Mining output, meanwhile, fell a sharp 2.3% last month because of persistent woes in the energy and coal sectors.
TD Securities economist Millan Mulraine called the overall report “encouraging” but said the economy looked far from robust. “With the strong gains in utility production likely to be unsustainable and the rebound in the manufacturing sector looking vulnerable, the outlook for the industrial sector appears to be quite weak—particularly given signs of some softening in underlying domestic momentum,” Mr. Mulraine said in a note to clients.

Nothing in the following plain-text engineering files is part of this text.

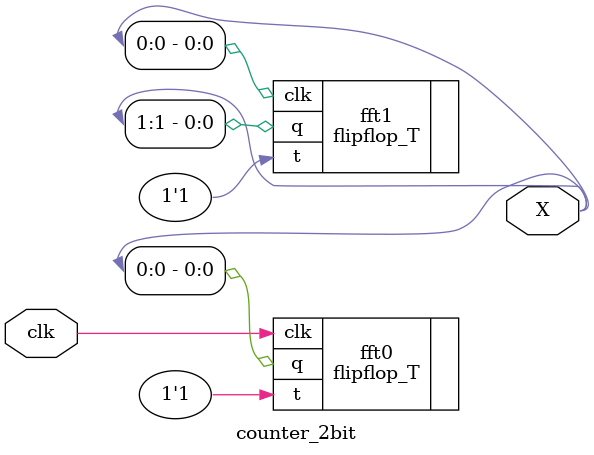
<source format=v>
module counter_2bit(input clk, output [1:0]X);

	flipflop_T fft0(.clk(clk), .t(1'b1), .q(X[0]));
	flipflop_T fft1(.clk(X[0]), .t(1'b1), .q(X[1]));

endmodule 
</source>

The overall picture suggests underlying economic growth is still subdued nearly seven years after emerging from recession. Capacity use—a measure of how much industries are making as a share of potential output—ticked up half a percentage point last month to 75.4%. But that was still 4.6 percentage points below the historical average, showing that slack remains across the economy.
Industrial production fell 1.1% in the 12 months through April. Manufacturing output grew 0.4% over the year, as did utility output. Mining output declined 13.4%.
Overall output had fallen broadly since last summer. Factories cut back production because of weak demand for products, as the strong dollar drove up the price of U.S. exports in foreign markets, and weak global demand cut into sales. Drilling in the energy and coal sectors has fallen sharply, affecting mining and factory output.
Nonetheless, the economy appears poised for stronger, though still modest, growth this spring, due largely to a rebound in oil prices this year and a weakening of the dollar against other currencies.
The economy grew at just a 0.5% annual rate in the first quarter. Many private-sector forecasts expect growth to rebound to between 2% and 2.5%, annualized, in the current quarter. The Atlanta Federal Reserve estimates growth of 2.8%.